New CAY Center streamlines mental health services for children
By Jen Hospodor
Thousands of Mississippi children and adolescents coping with behavioral and mental health issues need help, and they need it quickly.
Unfortunately, they often face myriad challenges in getting the help they need, whether it is confusion about which doctor to call or months-long waits for appointments.
The newly formed Children, Adolescents and Youth Center hopes to tackle some of these challenges by acting as a central entry point into the health-care system and quickly getting these kids to the right provider fast.
“There is not easy access; there is a huge waiting period and an incredible need,” said Dr. Susan Buttross, professor of pediatrics and chief of the Division of Child Development and Behavioral Pediatrics
, who will serve as medical director of the center.
This sentiment, shared by Dr. David Elkin, professor of psychiatry and executive director of the center, served as the impetus for developing the CAY Center.

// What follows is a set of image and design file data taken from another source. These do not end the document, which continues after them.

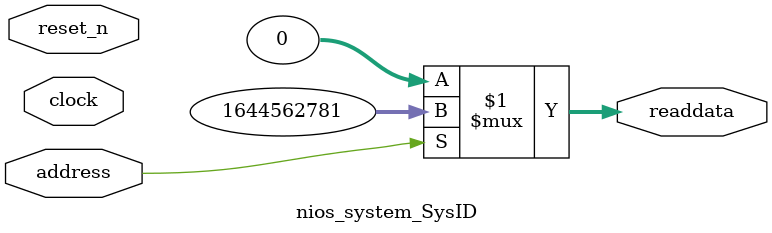
<source format=v>



// synthesis translate_off
`timescale 1ns / 1ps
// synthesis translate_on

// turn off superfluous verilog processor warnings 
// altera message_level Level1 
// altera message_off 10034 10035 10036 10037 10230 10240 10030 

module nios_system_SysID (
               // inputs:
                address,
                clock,
                reset_n,

               // outputs:
                readdata
             )
;

  output  [ 31: 0] readdata;
  input            address;
  input            clock;
  input            reset_n;

  wire    [ 31: 0] readdata;
  //control_slave, which is an e_avalon_slave
  assign readdata = address ? 1644562781 : 0;

endmodule



</source>
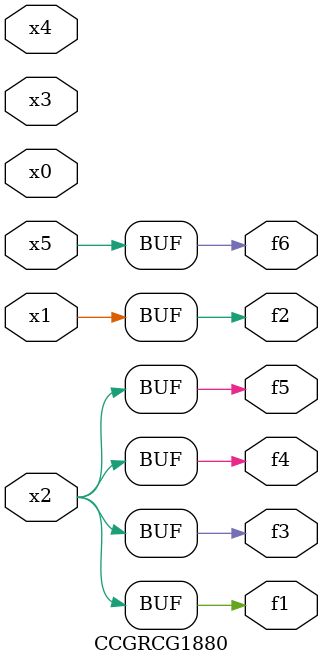
<source format=v>
module CCGRCG1880(
	input x0, x1, x2, x3, x4, x5,
	output f1, f2, f3, f4, f5, f6
);
	assign f1 = x2;
	assign f2 = x1;
	assign f3 = x2;
	assign f4 = x2;
	assign f5 = x2;
	assign f6 = x5;
endmodule

</source>
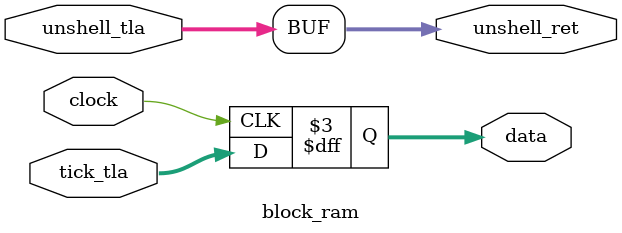
<source format=sv>
`include "metron/tools/metron_tools.sv"


//------------------------------------------------------------------------------

typedef struct packed {
  logic[31:0] a_data;
} tilelink_a;

module block_ram  (
  // global clock
  input logic clock,
  // output signals
  output logic[31:0]data,
  // unshell() ports
  input tilelink_a unshell_tla,
  output logic[31:0] unshell_ret,
  // tick() ports
  input tilelink_a tick_tla
);
/*public*/

  always_comb begin : unshell
    unshell_ret = unshell_tla.a_data;
  end

  always_ff @(posedge clock) begin : tick
    data <= tick_tla.a_data;
  end

endmodule

//------------------------------------------------------------------------------

</source>
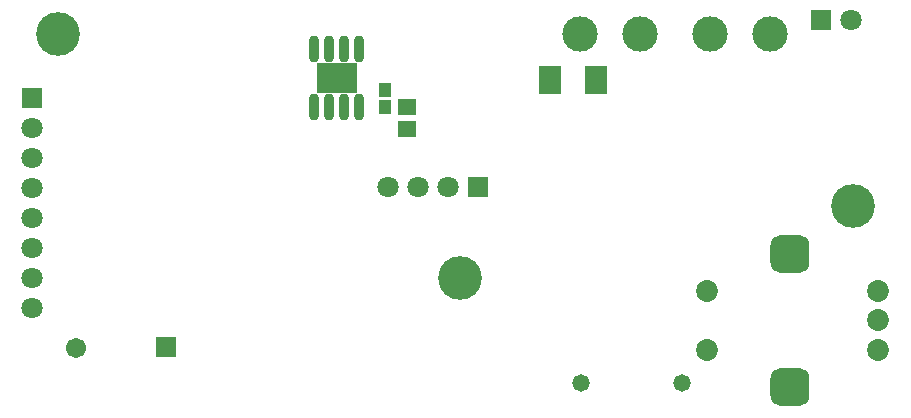
<source format=gbs>
G04*
G04 #@! TF.GenerationSoftware,Altium Limited,Altium Designer,21.3.2 (30)*
G04*
G04 Layer_Color=16711935*
%FSTAX24Y24*%
%MOIN*%
G70*
G04*
G04 #@! TF.SameCoordinates,A4DC8701-BC22-4BCE-B91D-7DEF39426184*
G04*
G04*
G04 #@! TF.FilePolarity,Negative*
G04*
G01*
G75*
%ADD55R,0.0434X0.0454*%
%ADD72R,0.0710X0.0710*%
%ADD73C,0.0710*%
%ADD74C,0.1458*%
%ADD75C,0.1180*%
%ADD76R,0.0710X0.0710*%
G04:AMPARAMS|DCode=77|XSize=130mil|YSize=126.1mil|CornerRadius=33.5mil|HoleSize=0mil|Usage=FLASHONLY|Rotation=0.000|XOffset=0mil|YOffset=0mil|HoleType=Round|Shape=RoundedRectangle|*
%AMROUNDEDRECTD77*
21,1,0.1300,0.0591,0,0,0.0*
21,1,0.0630,0.1261,0,0,0.0*
1,1,0.0671,0.0315,-0.0295*
1,1,0.0671,-0.0315,-0.0295*
1,1,0.0671,-0.0315,0.0295*
1,1,0.0671,0.0315,0.0295*
%
%ADD77ROUNDEDRECTD77*%
%ADD78C,0.0730*%
%ADD79R,0.0671X0.0671*%
%ADD80C,0.0671*%
%ADD81C,0.0580*%
G04:AMPARAMS|DCode=100|XSize=85.6mil|YSize=31.6mil|CornerRadius=10.4mil|HoleSize=0mil|Usage=FLASHONLY|Rotation=270.000|XOffset=0mil|YOffset=0mil|HoleType=Round|Shape=RoundedRectangle|*
%AMROUNDEDRECTD100*
21,1,0.0856,0.0109,0,0,270.0*
21,1,0.0648,0.0316,0,0,270.0*
1,1,0.0208,-0.0054,-0.0324*
1,1,0.0208,-0.0054,0.0324*
1,1,0.0208,0.0054,0.0324*
1,1,0.0208,0.0054,-0.0324*
%
%ADD100ROUNDEDRECTD100*%
%ADD101R,0.1379X0.1029*%
%ADD102R,0.0631X0.0552*%
%ADD103R,0.0720X0.0980*%
D55*
X042Y012955D02*
D03*
Y013545D02*
D03*
D72*
X0451Y0103D02*
D03*
X05655Y01585D02*
D03*
D73*
X0441Y0103D02*
D03*
X0431D02*
D03*
X0421D02*
D03*
X05755Y01585D02*
D03*
X03025Y00625D02*
D03*
Y00725D02*
D03*
Y00825D02*
D03*
Y00925D02*
D03*
Y01025D02*
D03*
Y01125D02*
D03*
Y01225D02*
D03*
D74*
X0576Y00965D02*
D03*
X0445Y00725D02*
D03*
X0311Y0154D02*
D03*
D75*
X05285D02*
D03*
X05485D02*
D03*
X0485D02*
D03*
X0505D02*
D03*
D76*
X03025Y01325D02*
D03*
D77*
X0555Y008055D02*
D03*
Y003645D02*
D03*
D78*
X052744Y006834D02*
D03*
Y004866D02*
D03*
X058453Y006834D02*
D03*
Y00585D02*
D03*
Y004866D02*
D03*
D79*
X0347Y00495D02*
D03*
D80*
X0317Y004945D02*
D03*
D81*
X04855Y00375D02*
D03*
X0519D02*
D03*
D100*
X03965Y014899D02*
D03*
X04015D02*
D03*
X04065D02*
D03*
X04115D02*
D03*
Y01295D02*
D03*
X04065D02*
D03*
X04015D02*
D03*
X03965D02*
D03*
D101*
X0404Y013924D02*
D03*
D102*
X042749Y012976D02*
D03*
Y012228D02*
D03*
D103*
X0475Y01385D02*
D03*
X04904D02*
D03*
M02*

</source>
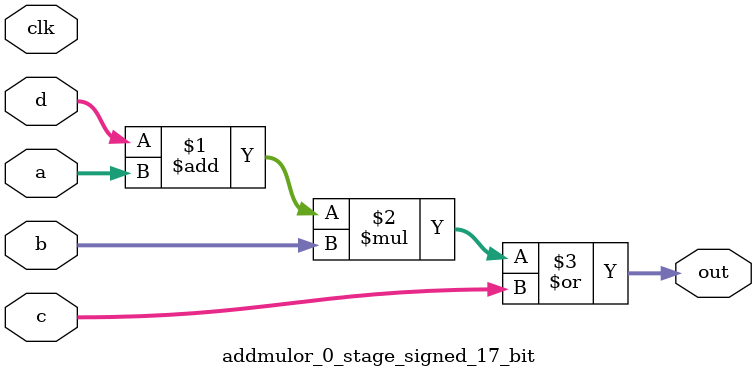
<source format=sv>
(* use_dsp = "yes" *) module addmulor_0_stage_signed_17_bit(
	input signed [16:0] a,
	input signed [16:0] b,
	input signed [16:0] c,
	input signed [16:0] d,
	output [16:0] out,
	input clk);

	assign out = ((d + a) * b) | c;
endmodule

</source>
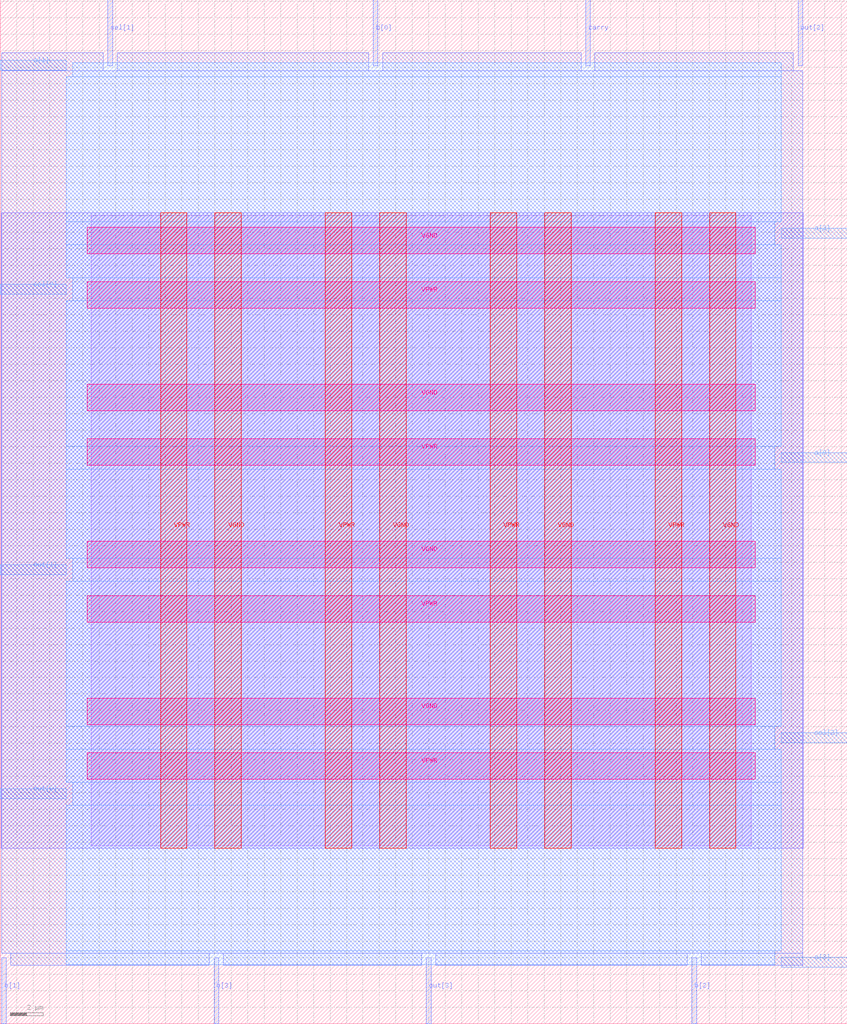
<source format=lef>
VERSION 5.7 ;
  NOWIREEXTENSIONATPIN ON ;
  DIVIDERCHAR "/" ;
  BUSBITCHARS "[]" ;
MACRO alu
  CLASS BLOCK ;
  FOREIGN alu ;
  ORIGIN 0.000 0.000 ;
  SIZE 51.370 BY 62.090 ;
  PIN VGND
    DIRECTION INOUT ;
    USE GROUND ;
    PORT
      LAYER met4 ;
        RECT 13.020 10.640 14.620 49.200 ;
    END
    PORT
      LAYER met4 ;
        RECT 23.020 10.640 24.620 49.200 ;
    END
    PORT
      LAYER met4 ;
        RECT 33.020 10.640 34.620 49.200 ;
    END
    PORT
      LAYER met4 ;
        RECT 43.020 10.640 44.620 49.200 ;
    END
    PORT
      LAYER met5 ;
        RECT 5.280 18.140 45.780 19.740 ;
    END
    PORT
      LAYER met5 ;
        RECT 5.280 27.660 45.780 29.260 ;
    END
    PORT
      LAYER met5 ;
        RECT 5.280 37.180 45.780 38.780 ;
    END
    PORT
      LAYER met5 ;
        RECT 5.280 46.700 45.780 48.300 ;
    END
  END VGND
  PIN VPWR
    DIRECTION INOUT ;
    USE POWER ;
    PORT
      LAYER met4 ;
        RECT 9.720 10.640 11.320 49.200 ;
    END
    PORT
      LAYER met4 ;
        RECT 19.720 10.640 21.320 49.200 ;
    END
    PORT
      LAYER met4 ;
        RECT 29.720 10.640 31.320 49.200 ;
    END
    PORT
      LAYER met4 ;
        RECT 39.720 10.640 41.320 49.200 ;
    END
    PORT
      LAYER met5 ;
        RECT 5.280 14.840 45.780 16.440 ;
    END
    PORT
      LAYER met5 ;
        RECT 5.280 24.360 45.780 25.960 ;
    END
    PORT
      LAYER met5 ;
        RECT 5.280 33.880 45.780 35.480 ;
    END
    PORT
      LAYER met5 ;
        RECT 5.280 43.400 45.780 45.000 ;
    END
  END VPWR
  PIN a[0]
    DIRECTION INPUT ;
    USE SIGNAL ;
    ANTENNAGATEAREA 0.196500 ;
    PORT
      LAYER met3 ;
        RECT 47.370 34.040 51.370 34.640 ;
    END
  END a[0]
  PIN a[1]
    DIRECTION INPUT ;
    USE SIGNAL ;
    ANTENNAGATEAREA 0.213000 ;
    PORT
      LAYER met3 ;
        RECT 0.000 57.840 4.000 58.440 ;
    END
  END a[1]
  PIN a[2]
    DIRECTION INPUT ;
    USE SIGNAL ;
    ANTENNAGATEAREA 0.196500 ;
    PORT
      LAYER met3 ;
        RECT 47.370 47.640 51.370 48.240 ;
    END
  END a[2]
  PIN a[3]
    DIRECTION INPUT ;
    USE SIGNAL ;
    ANTENNAGATEAREA 0.196500 ;
    PORT
      LAYER met3 ;
        RECT 47.370 3.440 51.370 4.040 ;
    END
  END a[3]
  PIN b[0]
    DIRECTION INPUT ;
    USE SIGNAL ;
    ANTENNAGATEAREA 0.196500 ;
    PORT
      LAYER met2 ;
        RECT 22.630 58.090 22.910 62.090 ;
    END
  END b[0]
  PIN b[1]
    DIRECTION INPUT ;
    USE SIGNAL ;
    ANTENNAGATEAREA 0.213000 ;
    PORT
      LAYER met2 ;
        RECT 0.090 0.000 0.370 4.000 ;
    END
  END b[1]
  PIN b[2]
    DIRECTION INPUT ;
    USE SIGNAL ;
    ANTENNAGATEAREA 0.196500 ;
    PORT
      LAYER met2 ;
        RECT 41.950 0.000 42.230 4.000 ;
    END
  END b[2]
  PIN b[3]
    DIRECTION INPUT ;
    USE SIGNAL ;
    ANTENNAGATEAREA 0.196500 ;
    PORT
      LAYER met2 ;
        RECT 12.970 0.000 13.250 4.000 ;
    END
  END b[3]
  PIN carry
    DIRECTION OUTPUT TRISTATE ;
    USE SIGNAL ;
    ANTENNADIFFAREA 0.795200 ;
    PORT
      LAYER met2 ;
        RECT 35.510 58.090 35.790 62.090 ;
    END
  END carry
  PIN out[0]
    DIRECTION OUTPUT TRISTATE ;
    USE SIGNAL ;
    ANTENNADIFFAREA 0.795200 ;
    PORT
      LAYER met3 ;
        RECT 0.000 13.640 4.000 14.240 ;
    END
  END out[0]
  PIN out[1]
    DIRECTION OUTPUT TRISTATE ;
    USE SIGNAL ;
    ANTENNADIFFAREA 0.795200 ;
    PORT
      LAYER met3 ;
        RECT 0.000 27.240 4.000 27.840 ;
    END
  END out[1]
  PIN out[2]
    DIRECTION OUTPUT TRISTATE ;
    USE SIGNAL ;
    ANTENNADIFFAREA 0.795200 ;
    PORT
      LAYER met2 ;
        RECT 48.390 58.090 48.670 62.090 ;
    END
  END out[2]
  PIN out[3]
    DIRECTION OUTPUT TRISTATE ;
    USE SIGNAL ;
    ANTENNADIFFAREA 0.795200 ;
    PORT
      LAYER met2 ;
        RECT 25.850 0.000 26.130 4.000 ;
    END
  END out[3]
  PIN sel[0]
    DIRECTION INPUT ;
    USE SIGNAL ;
    ANTENNAGATEAREA 0.126000 ;
    PORT
      LAYER met3 ;
        RECT 0.000 44.240 4.000 44.840 ;
    END
  END sel[0]
  PIN sel[1]
    DIRECTION INPUT ;
    USE SIGNAL ;
    ANTENNAGATEAREA 0.213000 ;
    PORT
      LAYER met2 ;
        RECT 6.530 58.090 6.810 62.090 ;
    END
  END sel[1]
  PIN sel[2]
    DIRECTION INPUT ;
    USE SIGNAL ;
    ANTENNAGATEAREA 0.196500 ;
    PORT
      LAYER met3 ;
        RECT 47.370 17.040 51.370 17.640 ;
    END
  END sel[2]
  OBS
      LAYER li1 ;
        RECT 5.520 10.795 45.540 49.045 ;
      LAYER met1 ;
        RECT 0.070 10.640 48.690 49.200 ;
      LAYER met2 ;
        RECT 0.100 57.810 6.250 58.890 ;
        RECT 7.090 57.810 22.350 58.890 ;
        RECT 23.190 57.810 35.230 58.890 ;
        RECT 36.070 57.810 48.110 58.890 ;
        RECT 0.100 4.280 48.660 57.810 ;
        RECT 0.650 3.555 12.690 4.280 ;
        RECT 13.530 3.555 25.570 4.280 ;
        RECT 26.410 3.555 41.670 4.280 ;
        RECT 42.510 3.555 48.660 4.280 ;
      LAYER met3 ;
        RECT 4.400 57.440 47.370 58.290 ;
        RECT 4.000 48.640 47.370 57.440 ;
        RECT 4.000 47.240 46.970 48.640 ;
        RECT 4.000 45.240 47.370 47.240 ;
        RECT 4.400 43.840 47.370 45.240 ;
        RECT 4.000 35.040 47.370 43.840 ;
        RECT 4.000 33.640 46.970 35.040 ;
        RECT 4.000 28.240 47.370 33.640 ;
        RECT 4.400 26.840 47.370 28.240 ;
        RECT 4.000 18.040 47.370 26.840 ;
        RECT 4.000 16.640 46.970 18.040 ;
        RECT 4.000 14.640 47.370 16.640 ;
        RECT 4.400 13.240 47.370 14.640 ;
        RECT 4.000 4.440 47.370 13.240 ;
        RECT 4.000 3.575 46.970 4.440 ;
  END
END alu
END LIBRARY


</source>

For the past several years, Buttross and Elkin discussed ways to make it easier for Mississippians to access behavioral health care for their kids.
Behavioral and mental issues encompass and often coexist with a multitude of conditions, including autism
, hearing or speech difficulties, genetic anomalies, psychiatric problems, neurological disorders and many others. As a result, these children need a wide variety of health-care services.
Elkin and Buttross knew their first mission would be to create a clear point of access into the system. For families and referring physicians, the CAY Center takes the guesswork out of deciding which department to call for appointments.
“We have difficulty knowing when to call psychiatry or psychology or developmental pediatrics,” Buttross said. “Even something as simple as ‘my child has attention-deficit hyperactivity disorder
,’ does that go to psychiatry, does it go to developmental pediatrics?
“So what we wanted was something where there is one track. You enter here.”
Once the child enters the CAY Center for the first time, Elkin and Buttross streamline the process of getting the child to the right provider by interviewing the child together and deciding what the first step is.
“It’s about getting to the heart of the matter and then getting them to the right place more quickly,” Buttross said. “Sometimes when they come in, we both know within 10 minutes what needs to be done.”
The “revved-up, sophisticated triage,” as they call it, discards the traditional three-hour appointment block for new patients, allows more children to be helped in a single clinic day and, ultimately, shortens the next available appointment timeframe.
“One of our biggest frustrations is the wait period is just too long for people,” Buttross said. “They say, ‘I’m having a terrible time, I need help,’ and we have to give them an appointment in six months.”
Elkin noted that while the streamlined process makes it easier to care for the multitude of children who need it, it also proves more cost-efficient over time – something he believes is vital in light of the possible 400,000 new Medicaid enrollees in the next decade.
“We have to be prepared to deal with that number of patients and I think we are in a position to lead on that. We need to address some of those changes so care doesn’t fall off for these children,” he said.
In future plans for the center are other multidisciplinary “triage” teams that assess patients in the same manner.
“That’s what got us going and energized about this as the possibility to effect large-scale change for the state of Mississippi,” Elkin said.
“The CAY center is a great joint venture between the Departments of Pediatrics and Psychiatry that helps the children of Mississippi with behavioral, developmental and learning disabilities,” said Dr. Rick Barr, Susan B. Thames Professor and Chairman of Pediatrics. “The team approach by Dr. Buttross and Dr. Elkin is quite remarkable and will be a model of future programs for Children's Healthcare of Mississippi.”
Elkin credits Barr and Dr. Gray Norquist, professor and chair of psychiatry and human behavior
, with helping to formalize the partnership between the two departments.
“This represents a novel approach to the behavioral and emotional health care of kids in that two departments – pediatrics and psychiatry – that care for kids are coming together and pooling their resources for the sake of the kids,” he said.